Former Trump fixer Michael Cohen's secondplea, filed Thursday morning in New York, contains an admission that he lied to Congress about work he did on the development of a Trump Tower in Russia. And it also mentions that he had some help from someone identified in the special counsel's criminal information only as "Individual 2." The text of the information points to a man named Felix Sater.
"'I primarily communicated with the Moscow-based development company...through a U.S. citizen third-party intermediary, [Individual 2],'" the information reads, quoting a letter written by Cohen to lawmakers about the project.
Cohen's letter, written in August 2017 to the Senate and House Intelligence Committees, says, "I primarily communicated with the Moscow-based development company...through a U.S. citizen third-party intermediary, Mr. Felix Sater."
The Moscow-born Sater was the managing director of the Bayrock Group, a real estate conglomerate, while the Trump SoHo building in Manhattan was being built. Bayrock was involved with the construction of the building. Sater also has a more colorful past. He was also an FBI informant in the late 1990s after pleading guilty to a $40 million stock fraud scheme put together by the Russian mafia. That was a few years after Sater got into a bar fight and stabbed a man in the face with a broken margarita glass. He went to prison for a year.
It was Sater who suggested to Cohen he should contact Russian officials about developing a building in Russia. At, Sater told Cohen, "Our boy (Mr. Trump) can become president of the USA and we can engineer it." He boasted, "I will get all of Putins team to buy in on this, I will manage this process" and said, "I will get Putin on this program and we will get Donald elected."
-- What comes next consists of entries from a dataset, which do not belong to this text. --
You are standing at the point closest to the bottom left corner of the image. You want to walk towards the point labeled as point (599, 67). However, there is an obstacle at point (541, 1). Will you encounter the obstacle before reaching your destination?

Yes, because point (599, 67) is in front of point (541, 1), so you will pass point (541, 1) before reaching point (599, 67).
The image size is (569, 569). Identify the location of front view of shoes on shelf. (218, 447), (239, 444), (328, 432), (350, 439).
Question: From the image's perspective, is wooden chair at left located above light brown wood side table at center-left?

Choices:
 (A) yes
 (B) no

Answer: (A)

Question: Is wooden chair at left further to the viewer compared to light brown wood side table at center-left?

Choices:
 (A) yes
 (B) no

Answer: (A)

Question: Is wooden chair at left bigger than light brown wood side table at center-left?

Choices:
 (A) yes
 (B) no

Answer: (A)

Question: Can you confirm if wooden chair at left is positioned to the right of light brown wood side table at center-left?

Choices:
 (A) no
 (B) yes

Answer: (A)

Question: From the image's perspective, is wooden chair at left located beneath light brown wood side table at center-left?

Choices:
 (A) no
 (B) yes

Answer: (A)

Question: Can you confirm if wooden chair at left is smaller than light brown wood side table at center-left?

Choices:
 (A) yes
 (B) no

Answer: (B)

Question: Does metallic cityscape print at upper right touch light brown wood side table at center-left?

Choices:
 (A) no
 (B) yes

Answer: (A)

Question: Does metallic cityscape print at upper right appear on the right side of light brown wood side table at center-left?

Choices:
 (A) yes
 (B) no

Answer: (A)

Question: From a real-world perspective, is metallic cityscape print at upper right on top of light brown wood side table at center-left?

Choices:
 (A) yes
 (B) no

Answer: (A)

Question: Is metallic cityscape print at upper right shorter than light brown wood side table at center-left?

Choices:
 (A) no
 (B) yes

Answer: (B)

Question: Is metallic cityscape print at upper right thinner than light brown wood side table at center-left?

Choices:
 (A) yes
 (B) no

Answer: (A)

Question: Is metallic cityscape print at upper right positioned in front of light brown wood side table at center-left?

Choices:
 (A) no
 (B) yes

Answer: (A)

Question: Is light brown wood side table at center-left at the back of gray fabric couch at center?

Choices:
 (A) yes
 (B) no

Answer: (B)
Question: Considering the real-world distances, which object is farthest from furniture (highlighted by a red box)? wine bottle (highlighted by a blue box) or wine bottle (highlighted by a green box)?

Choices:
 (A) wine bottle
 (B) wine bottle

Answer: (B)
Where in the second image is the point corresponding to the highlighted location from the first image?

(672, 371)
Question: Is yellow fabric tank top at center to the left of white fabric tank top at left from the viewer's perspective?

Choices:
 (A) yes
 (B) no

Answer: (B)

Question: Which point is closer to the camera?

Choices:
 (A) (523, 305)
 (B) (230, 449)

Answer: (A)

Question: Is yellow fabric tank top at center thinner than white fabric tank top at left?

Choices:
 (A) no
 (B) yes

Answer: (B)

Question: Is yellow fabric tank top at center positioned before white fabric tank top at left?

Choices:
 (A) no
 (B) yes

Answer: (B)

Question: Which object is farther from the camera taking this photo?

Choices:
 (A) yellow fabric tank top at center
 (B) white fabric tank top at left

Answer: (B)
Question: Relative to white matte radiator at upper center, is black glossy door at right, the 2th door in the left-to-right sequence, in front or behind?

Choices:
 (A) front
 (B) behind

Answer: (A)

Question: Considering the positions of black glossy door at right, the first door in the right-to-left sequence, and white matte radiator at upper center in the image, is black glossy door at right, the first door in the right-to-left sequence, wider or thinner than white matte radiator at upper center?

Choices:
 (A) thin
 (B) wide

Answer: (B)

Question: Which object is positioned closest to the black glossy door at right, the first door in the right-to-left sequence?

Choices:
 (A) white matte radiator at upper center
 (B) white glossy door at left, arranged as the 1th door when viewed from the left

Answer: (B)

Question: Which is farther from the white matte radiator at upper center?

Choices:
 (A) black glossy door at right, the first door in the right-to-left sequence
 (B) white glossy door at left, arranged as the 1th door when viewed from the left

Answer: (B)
Cohen said in his letter he worked on the project "within my capacity as Executive Vice President and Special Counsel to the Trump Organization," and he wrote, "Mr. Sater constantly asked me to travel to Moscow as part of his efforts to push forward the discussion of the proposal."
"Despite overtures by Mr. Sater, I never considered asking Mr. Trump to travel to Russia in connection with this proposal. I told Mr. Sater that Mr. Trump would not travel to Russia unless there was a definitive agreement in place," Cohen wrote.
For his part, the president has repeatedly claimed he has little memory of Sater.
Although Cohen initially told Congress he had stopped working on development of the project in January 2016, he and Sater were communicating about the deal until June 2016, after Mr. Trump became the presumptive Republican nominee for president. Cohen and Sater had also discussed traveling to Russia multiple times, according to the plea deal.
Cohen agreed to attend a meeting coordinated by Sater with an unnamed Russian official in June 2016, which would potentially involve meeting the Russian prime minister or president. However, "on or about June 14, 2016, Cohen met Individual 2 in the lobby of the Company's headquarters to inform Individual 2 he would not be traveling at that time."